O GLOBO, porém, teve acesso a ata do conselho de administração realizada no último dia 27 de fevereiro e que comprova o aval do colegiado a contratação e mudanças em contratos de aditivos relacionados a primeira e também a segunda emissão de green bonds pela Ambipar, feita naquele mesmo mês. Essa ata não consta do site de relações com investidores.
O primeiro ponto questionado pela CVM é que a companhia tem de entregar à autarquia, na mesma data em que protocola seu pedido de recuperação judicial, os documentos que precisam acompanhar a petição. E isso não ocorreu, afirma a procuradora.
A Superintendência de Relações com Empresas (SEP) da CVM questionou a empresa, mas foi atendida “de forma parcial”, porque as demonstrações contábeis não foram apresentadas. O diretor de relações com investidores da Ambipar, segundo a petição da procuradoria federal, informou que os documentos que “não estão sujeitos a segredo de justiça” foram disponibilizados. E que, assim que esse sigilo for levantado, os documentos restritos serão apresentados.
No entendimento da CVM, a Ambipar incluiu no pacote de documentos apontados como sigilosos — como relação de nomes, remuneração e outras informações sobre funcionários — informações que deveriam obrigatoriamente ser divulgadas.
Posteriormente, a SEP verificou que documentos que obrigatoriamente devem constar do pedido de recuperação judicial não foram entregues com a petição inicial não foram enviados à CVM. Isso inclui contratos firmados com bancos, demonstrações contábeis, atas de nomeação dos administradores da empresa e a relação de empregados e suas funções, contratos de três fornecedores citados no pedido.

O QUE SE ESPERA
Reproduza o trecho sobre a Ambipar e a CVM a partir de "O GLOBO, porém, teve" até "relações com investidores.", incluindo essas palavras. As linhas abaixo não são necessárias.

LINHAS DE DADOS

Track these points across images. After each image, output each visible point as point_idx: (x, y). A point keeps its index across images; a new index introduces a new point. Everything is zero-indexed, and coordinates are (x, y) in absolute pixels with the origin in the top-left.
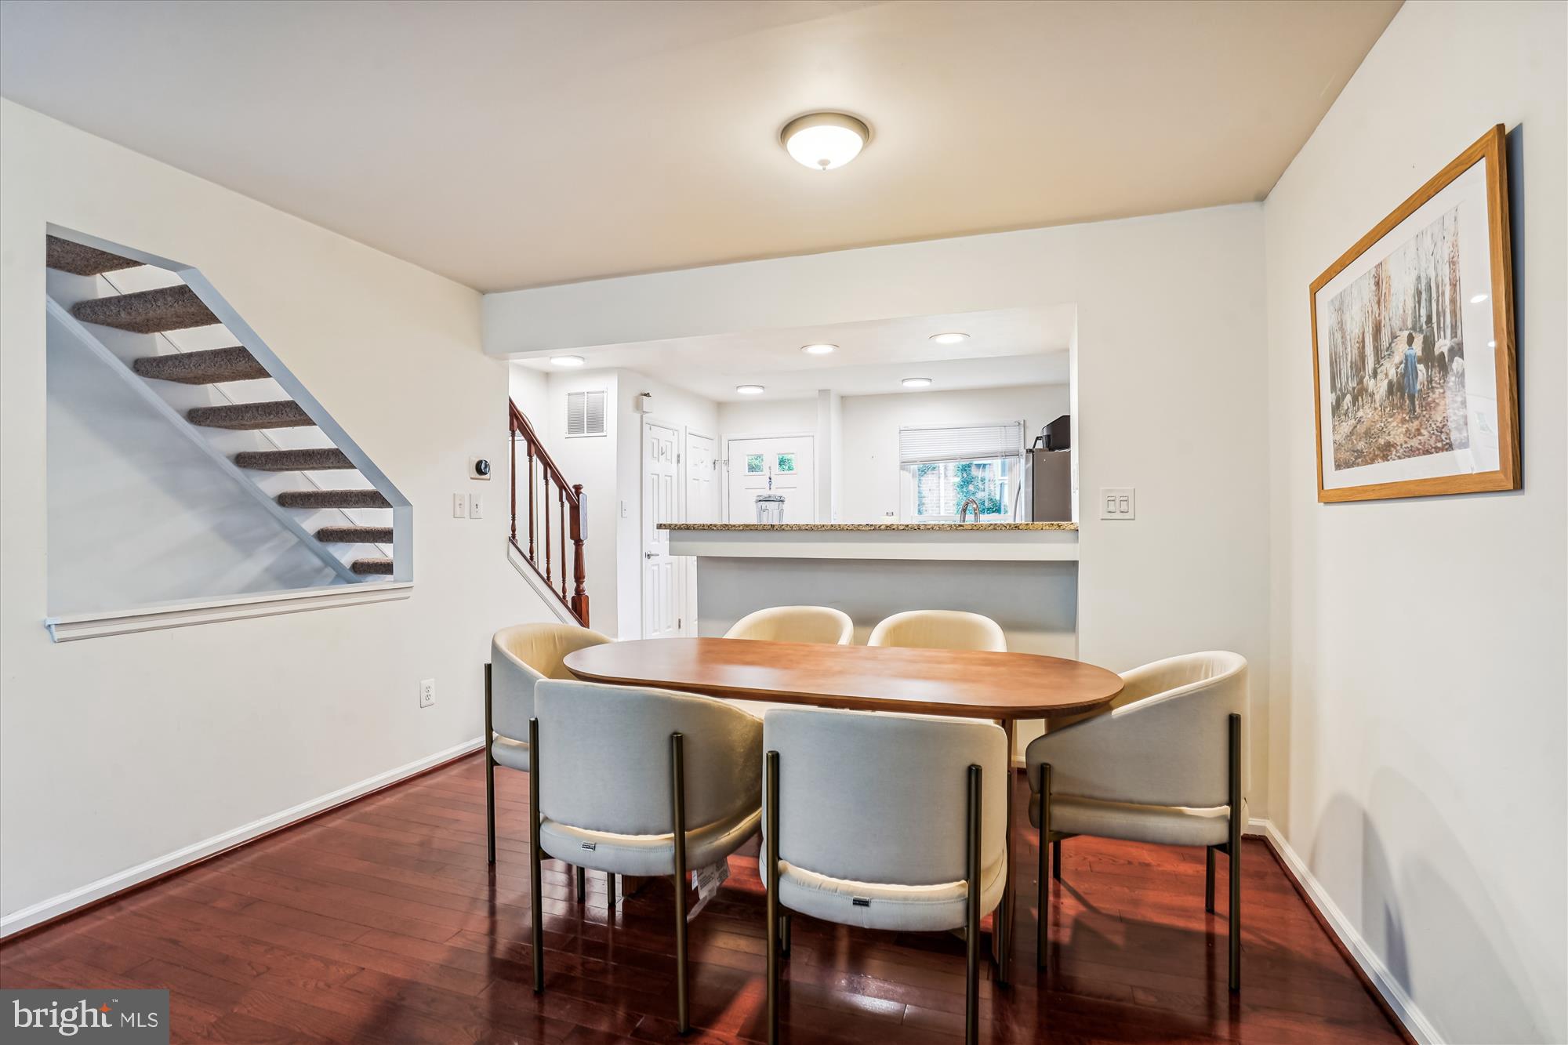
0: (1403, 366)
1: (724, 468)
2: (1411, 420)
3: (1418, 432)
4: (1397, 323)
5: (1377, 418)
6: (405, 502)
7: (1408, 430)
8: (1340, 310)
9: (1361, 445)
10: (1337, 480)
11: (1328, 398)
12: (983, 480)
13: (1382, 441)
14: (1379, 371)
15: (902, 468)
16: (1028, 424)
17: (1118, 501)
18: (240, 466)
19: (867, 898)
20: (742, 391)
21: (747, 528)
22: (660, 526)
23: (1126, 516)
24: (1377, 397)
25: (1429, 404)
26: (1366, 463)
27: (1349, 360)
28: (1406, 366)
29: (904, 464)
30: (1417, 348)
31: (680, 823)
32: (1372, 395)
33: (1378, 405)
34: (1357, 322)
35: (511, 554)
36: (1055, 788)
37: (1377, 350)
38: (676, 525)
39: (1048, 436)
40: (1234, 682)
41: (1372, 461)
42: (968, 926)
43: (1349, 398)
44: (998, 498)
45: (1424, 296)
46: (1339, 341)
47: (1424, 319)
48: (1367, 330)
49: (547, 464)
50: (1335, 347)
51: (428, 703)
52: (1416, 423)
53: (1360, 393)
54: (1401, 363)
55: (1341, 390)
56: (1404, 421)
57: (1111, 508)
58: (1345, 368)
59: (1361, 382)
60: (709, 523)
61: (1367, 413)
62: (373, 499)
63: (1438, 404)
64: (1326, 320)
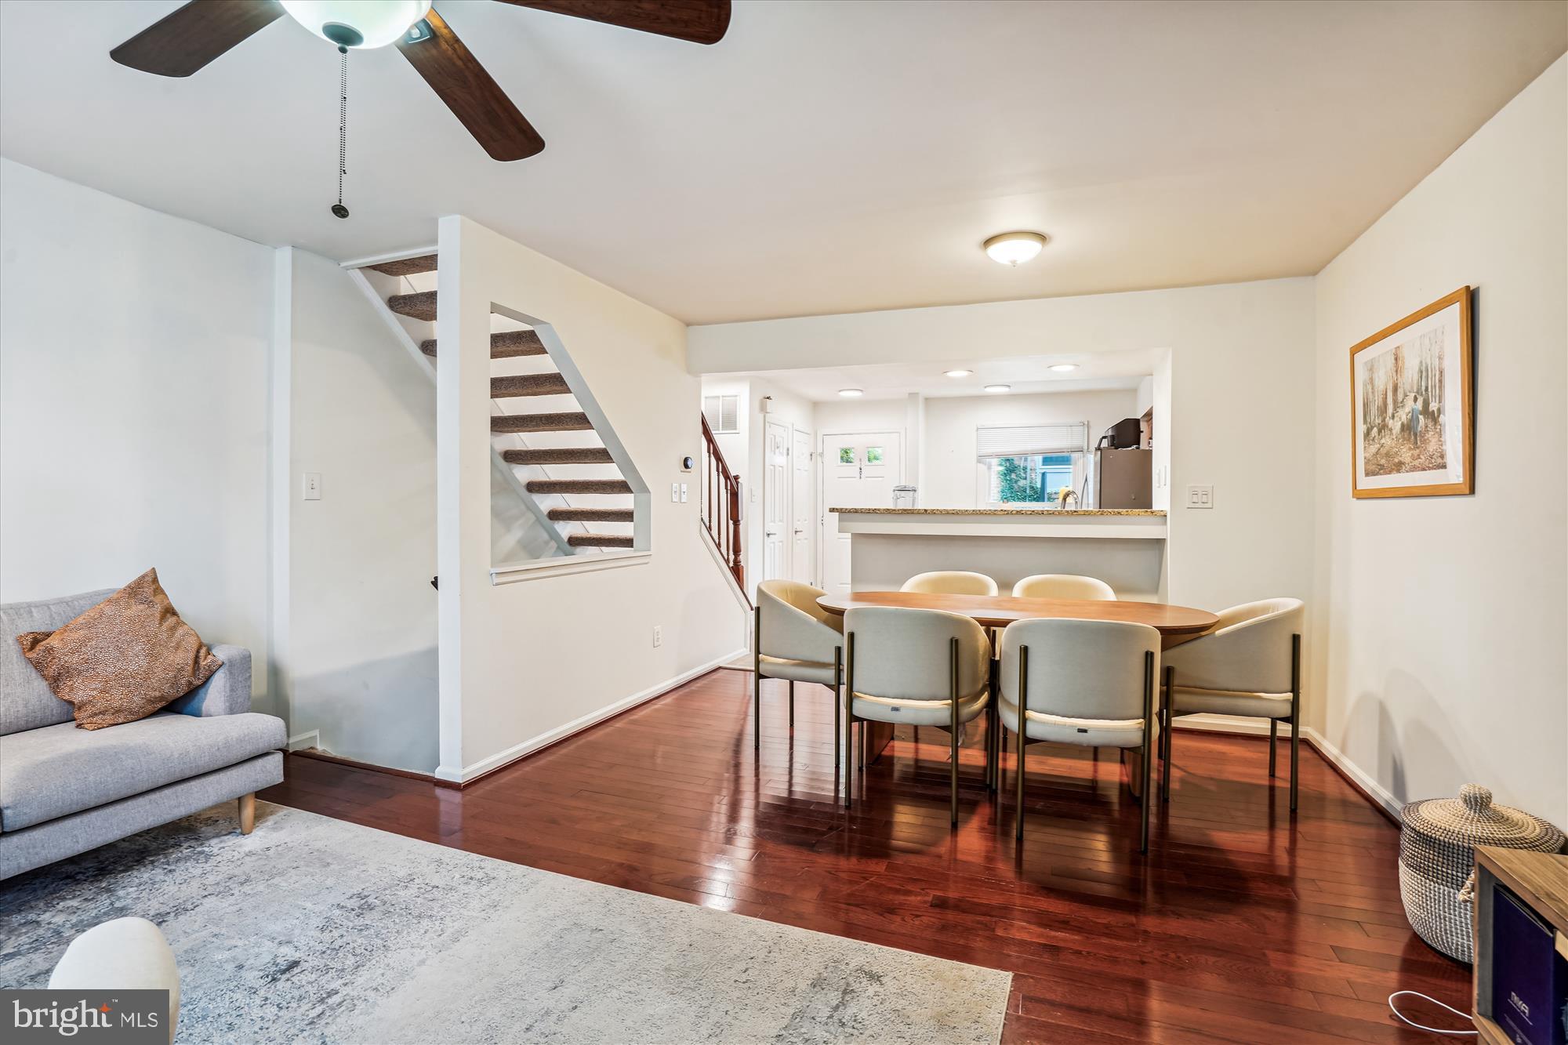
0: (1410, 414)
1: (819, 459)
2: (1414, 449)
3: (1419, 457)
4: (1408, 387)
5: (1394, 445)
6: (645, 490)
7: (1412, 455)
8: (1371, 370)
9: (1383, 461)
10: (1366, 483)
11: (1361, 428)
12: (1025, 469)
13: (1396, 460)
14: (1396, 415)
15: (979, 461)
16: (1091, 424)
17: (1200, 495)
18: (507, 461)
19: (1086, 728)
20: (842, 394)
21: (888, 512)
22: (832, 510)
23: (1206, 506)
24: (1394, 432)
25: (1425, 440)
26: (1386, 473)
27: (1376, 403)
28: (1412, 416)
29: (981, 459)
30: (1419, 405)
31: (955, 694)
32: (1391, 430)
33: (1394, 437)
34: (1382, 380)
35: (702, 530)
36: (1177, 680)
37: (1395, 401)
38: (846, 509)
39: (1113, 437)
40: (1295, 614)
41: (1390, 472)
42: (1144, 746)
43: (1375, 429)
44: (1039, 485)
45: (1424, 374)
46: (1370, 390)
47: (1423, 388)
48: (1388, 387)
49: (719, 459)
50: (1367, 394)
51: (659, 643)
52: (1418, 451)
53: (1383, 428)
54: (1409, 412)
55: (1370, 423)
56: (1410, 449)
57: (1195, 500)
58: (1374, 411)
59: (1384, 420)
60: (874, 508)
61: (1387, 441)
62: (622, 487)
63: (1430, 441)
64: (1361, 376)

TAREFA CONCLUÍDA
O GLOBO, porém, teve acesso a ata do conselho de administração realizada no último dia 27 de fevereiro e que comprova o aval do colegiado a contratação e mudanças em contratos de aditivos relacionados a primeira e também a segunda emissão de green bonds pela Ambipar, feita naquele mesmo mês. Essa ata não consta do site de relações com investidores.